The stevia attacks were not the first example of alleged economic sabotage in recent Burundian history. In 2013, the cavernous central market building in Bujumbura was gutted by a fire that many believe was intentional. Of the more than 5,000 registered traders, only 5 percent had insurance, meaning that many lost not just their wares but also tens of thousands of dollars in cash. (It’s common for vendors to keep money in their stalls rather than in bank accounts.) The Burundian government had sold land to a multinational company, and rumors circulated that the fire had been linked to the deal.
When Nkuruniza confirmed plans to seek a third term, more than 180,000 Burundians fled the country in the run-up to the elections, including many senior political figures who opposed the president. The opposition pledged to boycott the vote. Last July, Nkurunziza won his controversial third term in a landslide. Bayaganakandi's MRC party, which participated in the boycott, won 0.3 percent of the vote, and did not secure a single seat in parliament.
Around the time the boycott was announced, the standoff over stevia was resolved. “We came to an understanding with the department responsible for stevia," said Fabién Gahungu, Stevco’s head of agriculture and research. Since then, the number of stalls in the central market that sell stevia has grown every day. “It’s a plant that does its own PR!” Gahungu says.
Unprocessed leaves parceled in gossamer-thin plastic bags are now sold all over the central market in Bujumbura. One baking hot day, people gathered in tight groups around sellers who spoke of stevia's “medicinal quality” for treating diabetes (a growing problem in central Africa), heart disease and weight gain. It was not only healthy, they said, but also comparable to — and significantly cheaper than — sugar. “A kilo of sugar costs 2,500 francs whereas a pack of stevia costs 500 francs — both last a week in my family,” says Louise Nshimirimana, mother of two, who boils it with milk and tea leaves.
The plant has also proven remarkably profitable. Vendor Noella Ngendakumana used to support her unemployed husband and two children by selling onions, which earned her less than a dollar a day. Then she bought a carrier bag full of stevia for 20,000 francs ($12.50) with her savings. She sold it that same day for 25,000 francs, turning a profit of more than $3 — more than four times the average per capita daily income in Burundi. She did the same thing the following four days. One of her colleagues, Marie, had been selling stevia for a week, and had already hired an employee to prepare and package the leaves. After paying her own employee 4,000 francs, Marie now takes home 6,000 francs (nearly $4) per day.
Bayaganakandi, however, did not get to see any of this — he died of a heart attack three days after the presidential election.
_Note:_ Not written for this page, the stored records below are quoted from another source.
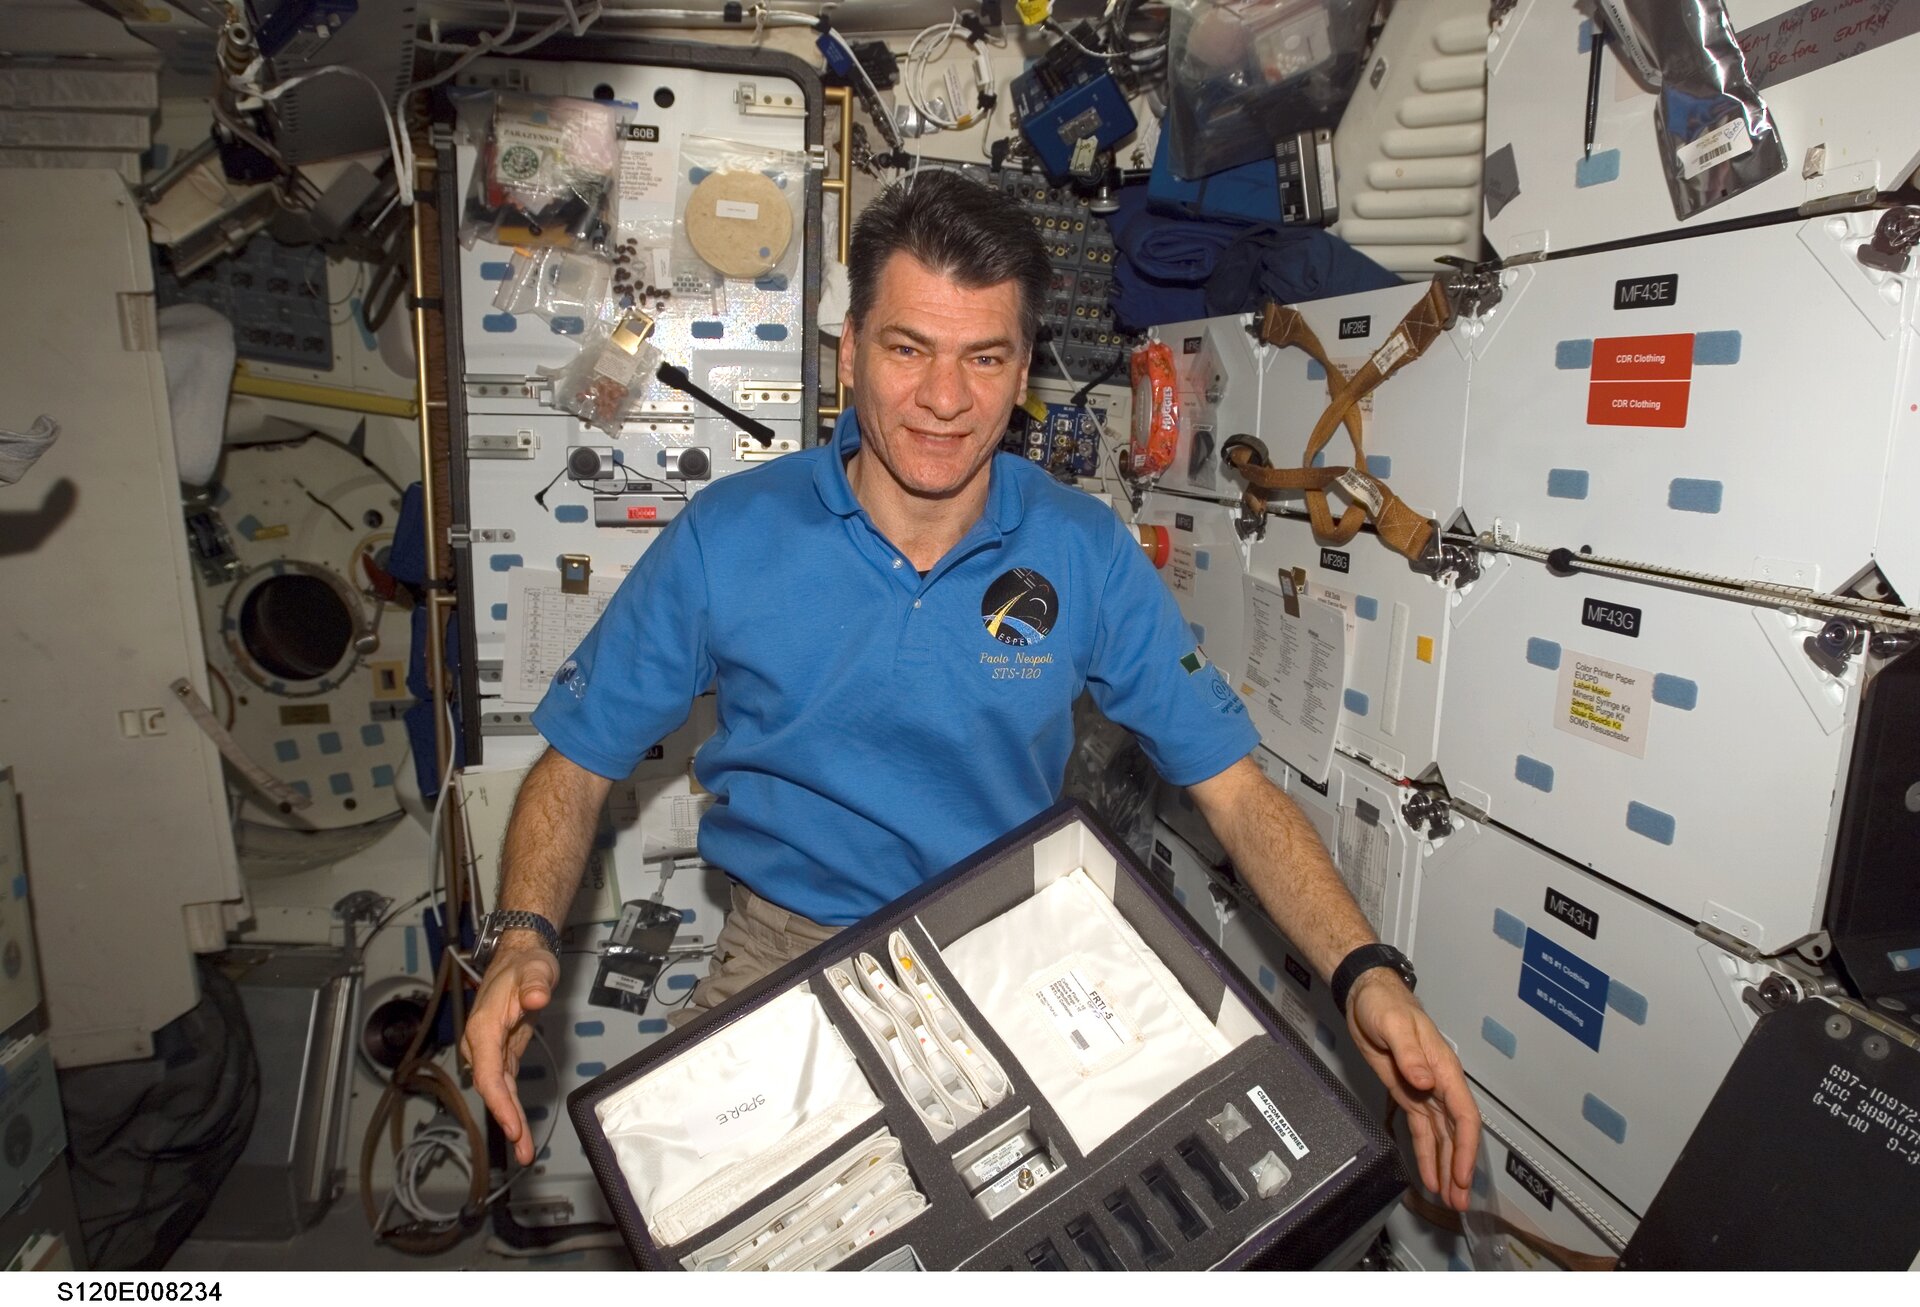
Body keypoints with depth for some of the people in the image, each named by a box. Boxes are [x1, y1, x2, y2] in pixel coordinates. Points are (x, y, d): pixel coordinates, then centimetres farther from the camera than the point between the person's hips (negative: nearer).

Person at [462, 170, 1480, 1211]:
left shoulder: (1087, 555, -7)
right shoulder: (724, 539, -9)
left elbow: (1233, 785, -5)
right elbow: (576, 765, -2)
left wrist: (1365, 975, -19)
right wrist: (524, 943, -19)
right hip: (786, 953, 0)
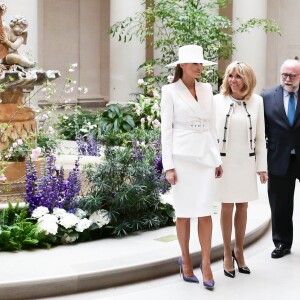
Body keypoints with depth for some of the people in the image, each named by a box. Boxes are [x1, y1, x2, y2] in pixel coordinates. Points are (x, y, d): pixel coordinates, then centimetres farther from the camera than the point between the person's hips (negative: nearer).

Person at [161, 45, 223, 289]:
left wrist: (217, 159, 10)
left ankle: (206, 264, 5)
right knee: (184, 212, 4)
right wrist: (168, 165, -10)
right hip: (182, 155, -3)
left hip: (205, 155, 4)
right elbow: (166, 129, -5)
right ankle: (186, 260, 20)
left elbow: (212, 125, 13)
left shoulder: (207, 89, 10)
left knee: (205, 211, 0)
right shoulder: (170, 91, -3)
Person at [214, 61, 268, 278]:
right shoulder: (218, 101, -6)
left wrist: (262, 166, 3)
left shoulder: (257, 101, 0)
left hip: (246, 162, 2)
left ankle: (239, 251, 26)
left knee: (242, 208, 10)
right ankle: (227, 254, 17)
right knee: (227, 208, 5)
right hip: (224, 162, -2)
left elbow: (260, 136, 4)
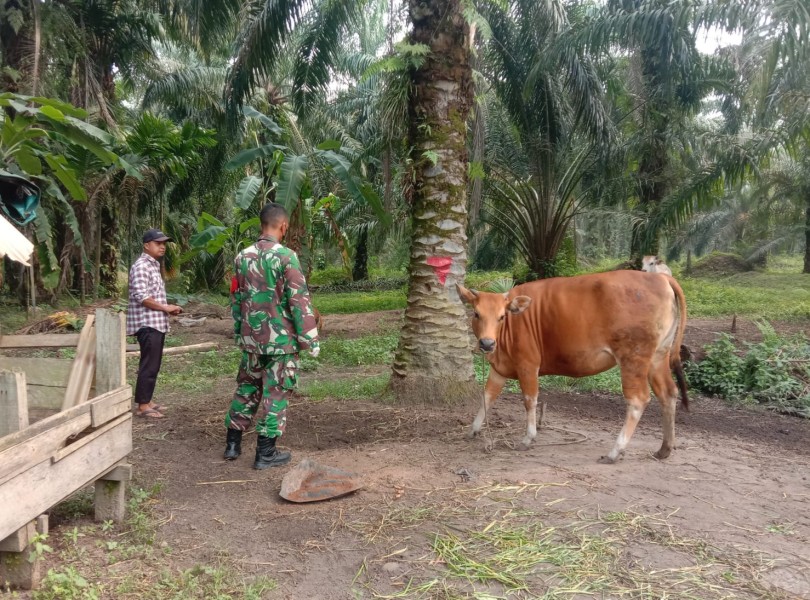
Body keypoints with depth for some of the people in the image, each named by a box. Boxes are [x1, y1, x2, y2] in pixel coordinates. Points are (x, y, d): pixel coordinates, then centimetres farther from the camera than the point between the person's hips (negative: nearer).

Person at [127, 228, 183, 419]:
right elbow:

Gahungu, Stevco’s head researcher, estimates that Bayaganakandi accomplished about 60 percent of his plan to establish stevia as a staple in Burundi. By the time of his death Stevco had plantations in ten of Burundi’s eighteen provinces and plans to expand into the remaining eight. It has also finished construction on the first of its two processing plants. As stevia’s domestic popularity continues to grow, it is possible that Bayaganakandi’s legacy won’t be linked to politics, but to the zero-calorie sweetener. Across the country, hundreds of stevia farmers are preparing to sell their first harvests.